Show all lines of the entries in which the word "Kacang" is found.

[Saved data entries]
● ● ● ●
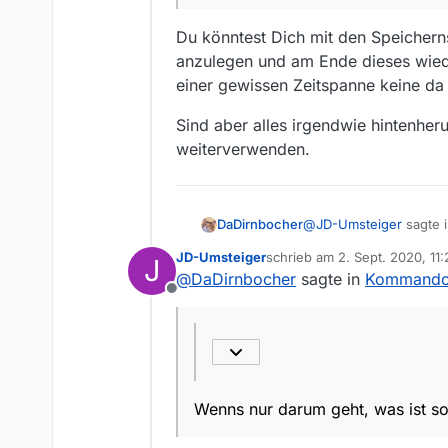
Du könntest Dich mit den Speichern
anzulegen und am Ende dieses wiede
einer gewissen Zeitspanne keine da s
Sind aber alles irgendwie hintenher
weiterverwenden.
@
JD-Umsteiger
sagte 
DaDirnbocher
JD-Umsteiger
schrieb am
2. Sept. 2020, 11:
J
zuletzt editiert von
@
DaDirnbocher
sagte in
Kommandoz
@
DerReisende77
Offline
Hallo!
Nein, bist Du nicht. A
Ich bin dann wohl de
nicht die Zahl der Nach
Wenn denn wenigste
wieder beenden w
Wenns nur darum geht, 
Wenns nur darum geht, was ist so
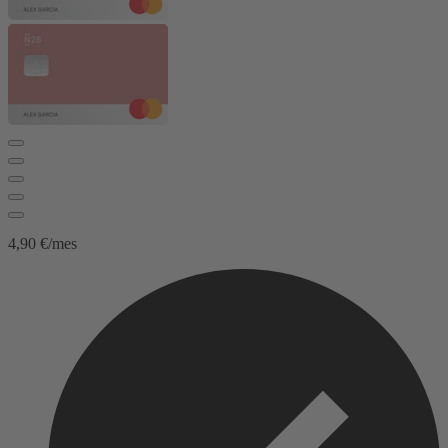
4,90 €/mes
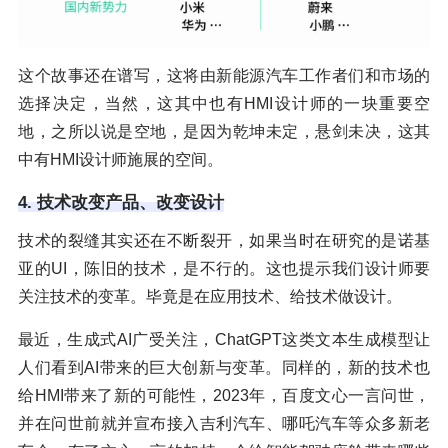
这个故事还在谱写，这将由新能源汽车工作者们和市场的
选择决定，当然，这其中也有HMI设计师的一块重要空
地，之所以说是空地，是因为乾坤未定，悬剑未决，这其
中有HMI设计师施展的空间。
4. 技术改变产品、改变设计
技术的裂缝其实还在不断裂开，如果当时在研究的是诺基
亚的UI，陈旧的技术，是不行的。这也提示我们设计师要
关注技术的变革。毕竟是在应用技术、给技术做设计。
最近，生成式AI广受关注，ChatGPT这类文本生成模型让
人们看到AI带来的巨大创新与变革。同样的，新的技术也
给HMI带来了新的可能性，2023年，百度文心一言问世，
并在问世前就并宣布接入吉利汽车、哪吒汽车等众多新老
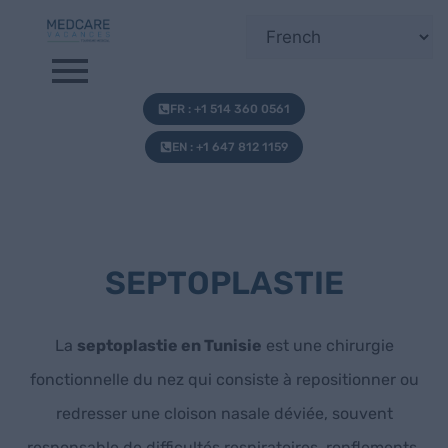
FR : +1 514 360 0561
EN : +1 647 812 1159
SEPTOPLASTIE
La
septoplastie en Tunisie
est une chirurgie
fonctionnelle du nez qui consiste à repositionner ou
redresser une cloison nasale déviée, souvent
responsable de difficultés respiratoires, ronflements,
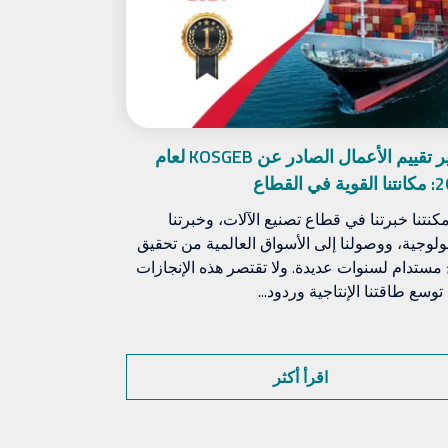
تقرير تقييم الأعمال الصادر عن KOSGEB لعام
 في القطاع
يتشكل في دبي
كنتنا خبرتنا في قطاع تصنيع الآلات، وخبرتنا
نولوجية، ووصولنا إلى الأسواق العالمية من تحقيق
التجمعات تأثيرًا
 مستدام لسنوات عديدة. ولا تقتصر هذه الإنجازات
والأبواب والنواف
وسع طاقتنا الإنتاجية وردود...
المتخصصين في هذ
اقرأ أكثر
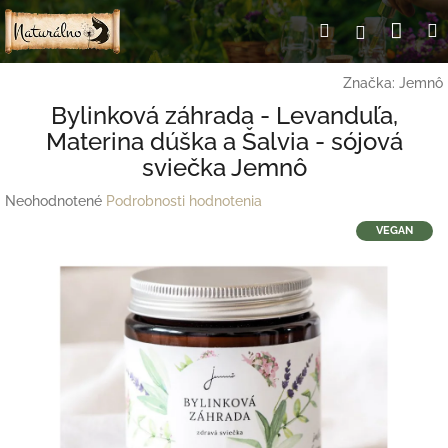
Prejsť
Nák
Hľadať
Prihlásen
na
obsah
koší
Značka:
Jemnô
Bylinková záhrada - Levanduľa,
Materina dúška a Šalvia - sójová
sviečka Jemnô
Priemerné
Neohodnotené
Podrobnosti hodnotenia
hodnotenie
VEGAN
produktu
je
0,0
z
5
hviezdičiek.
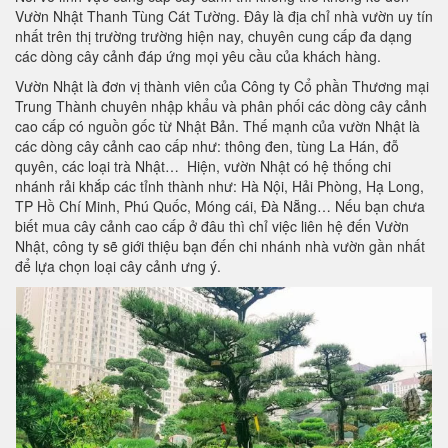
Vườn Nhật Thanh Tùng Cát Tường. Đây là địa chỉ nhà vườn uy tín
nhất trên thị trường trường hiện nay, chuyên cung cấp đa dạng
các dòng cây cảnh đáp ứng mọi yêu cầu của khách hàng.
Vườn Nhật là đơn vị thành viên của Công ty Cổ phần Thương mại
Trung Thành chuyên nhập khẩu và phân phối các dòng cây cảnh
cao cấp có nguồn gốc từ Nhật Bản. Thế mạnh của vườn Nhật là
các dòng cây cảnh cao cấp như: thông đen, tùng La Hán, đỗ
quyên, các loại trà Nhật… Hiện, vườn Nhật có hệ thống chi
nhánh rải khắp các tỉnh thành như: Hà Nội, Hải Phòng, Hạ Long,
TP Hồ Chí Minh, Phú Quốc, Móng cái, Đà Nẵng… Nếu bạn chưa
biết mua cây cảnh cao cấp ở đâu thì chỉ việc liên hệ đến Vườn
Nhật, công ty sẽ giới thiệu bạn đến chi nhánh nhà vườn gần nhất
để lựa chọn loại cây cảnh ưng ý.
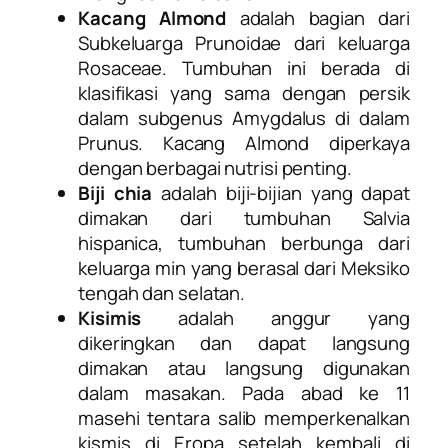
Kacang Almond
adalah bagian dari
Subkeluarga Prunoidae dari keluarga
Rosaceae. Tumbuhan ini berada di
klasifikasi yang sama dengan persik
dalam subgenus Amygdalus di dalam
Prunus. Kacang Almond diperkaya
dengan berbagai nutrisi penting.
Biji chia
adalah biji-bijian yang dapat
dimakan dari tumbuhan Salvia
hispanica, tumbuhan berbunga dari
keluarga min yang berasal dari Meksiko
tengah dan selatan.
Kisimis
adalah anggur yang
dikeringkan dan dapat langsung
dimakan atau langsung digunakan
dalam masakan. Pada abad ke 11
masehi tentara salib memperkenalkan
kismis di Eropa setelah kembali di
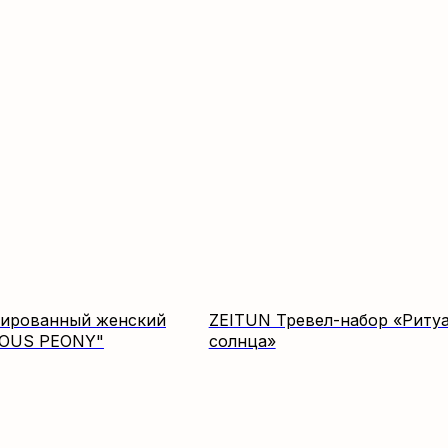
ированный женский
ZEITUN Тревел-набор «Риту
EOUS PEONY"
солнца»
● ● ● ●
RESULT FOR THIS EXERCISE:
Kacang Almond
Prunus. Kacang Almond diperkaya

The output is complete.